The Sign Bd. 1 Nur zu deiner Sicherheit
das Mitgefühl in seinen Augen war nicht zu übersehen. Ich hatte plötzlich einen Kloß im Hals und brachte keinen Ton hervor. Wahrscheinlich wäre ich zusammengebrochen, hätte ich zu sprechen versucht. Er nahm ein Foto von Ginnie in die Hand, das neben Dees Bett stand. »Ist das deine Mom? Sie ist wunderschön.«
Ich hätte ihm am liebsten das Foto aus der Hand gerissen und ihn angebrüllt, er solle bloß die Finger von dem Bild lassen. »Ja, das ist sie, und mir geht es gut.« Ich griff nach dem Bilderrahmen und berührte dabei aus Versehen Sals Hand. Unsere Augen trafen sich, und wie ein paar Kinder, die spielen, wer den anderen länger anschauen kann, wollte keiner von uns beiden den Blick abwenden. Was als Konfrontation begonnen hatte, verwandelte sich jetzt jedenfalls in etwas, das ich noch nie erlebt hatte. Ich wollte wegsehen, doch irgendetwas tief in mir drin wollte, dass das, was hier gerade vor sich ging, niemals endete. Da platzte Mike dazwischen.
»Haltet ihr Händchen?« Durchtrieben grinste er mich an. »Ihr seid mir ja zwei Turteltäubchen …«
»Kotz, bestimmt nicht.« Ich ließ Sals Hand los, als handelte es sich dabei um eine Wasserratte. Dann schnappte ich mir das Foto.
Derek sah mich stirnrunzelnd an. Ich drückte das Bild an meine Brust und wünschte mir, alles Wissen, das Ginnie je über Jungs besessen hatte, würde aus dem Bild raus in mich reinströmen. Wir hatten uns nie über Jungs unterhalten.
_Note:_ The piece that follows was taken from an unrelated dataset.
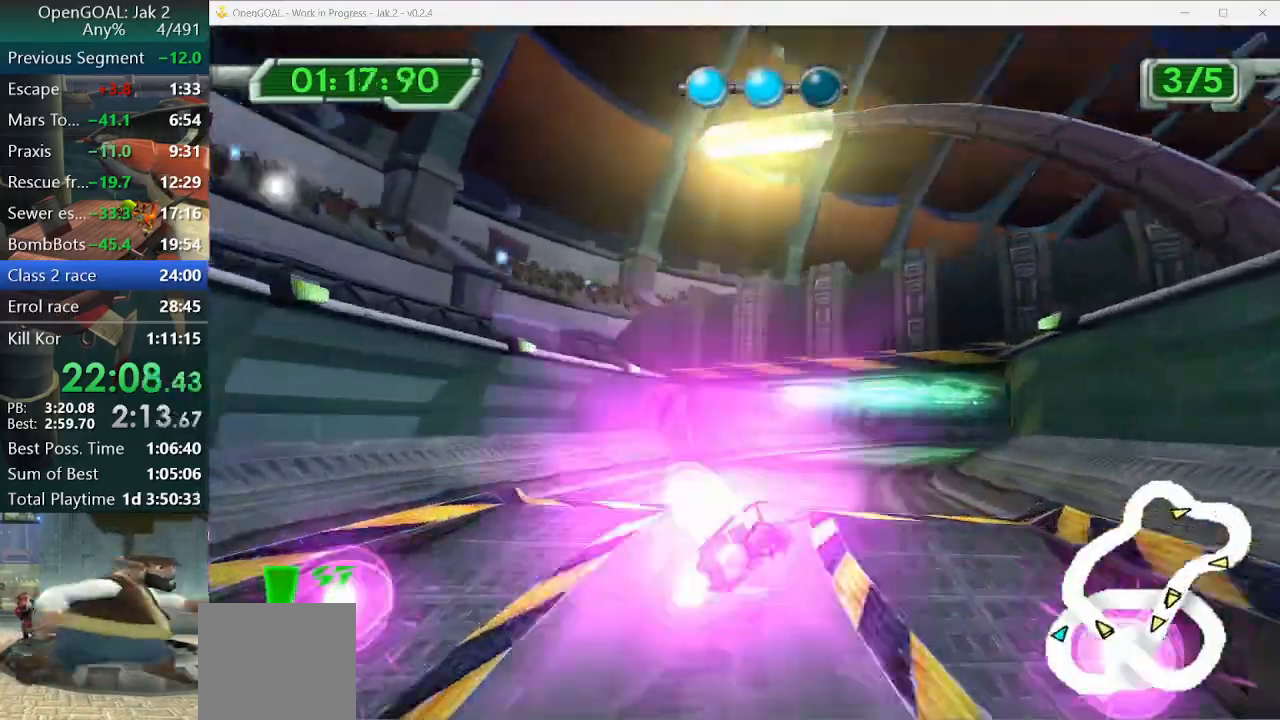
{"buttons": ["CROSS"], "left_stick": "right", "right_stick": "center", "events": [[33, "left_stick", "center"], [467, "left_stick", "right"]]}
Ich hatte immer darauf bestanden, dass ich noch nicht bereit sei, jedes Mal wenn sie versuchte, das Thema anzuschneiden. Ich drückte das Foto noch fester an mich.
»Fast hätte ich’s vergessen.« Mike zog einen Schokoriegel aus der Tasche. »Wollt ihr was davon? Das ist einer von denen mit zweiundsiebzig Prozent.«
»Woher hast du denn so viele Kreditpunkte, um dir den leisten zu können?«, erkundigte sich Derek.
»Mom hat mir was zugesteckt, nachdem mein Dad für eines dieser komischen Experimente bezahlt wurde.«
War ja klar, dachte ich. Sein Dad wäre nie im Leben so nett zu ihm gewesen. Früher hat er Mike immer verprügelt, aber als der ihm über den Kopf wuchs, hörte er damit auf.
Wir teilten die Schokolade unter uns auf und die folgenden paar Minuten war nichts anderes zu hören als ein genussvolles Mmmmm.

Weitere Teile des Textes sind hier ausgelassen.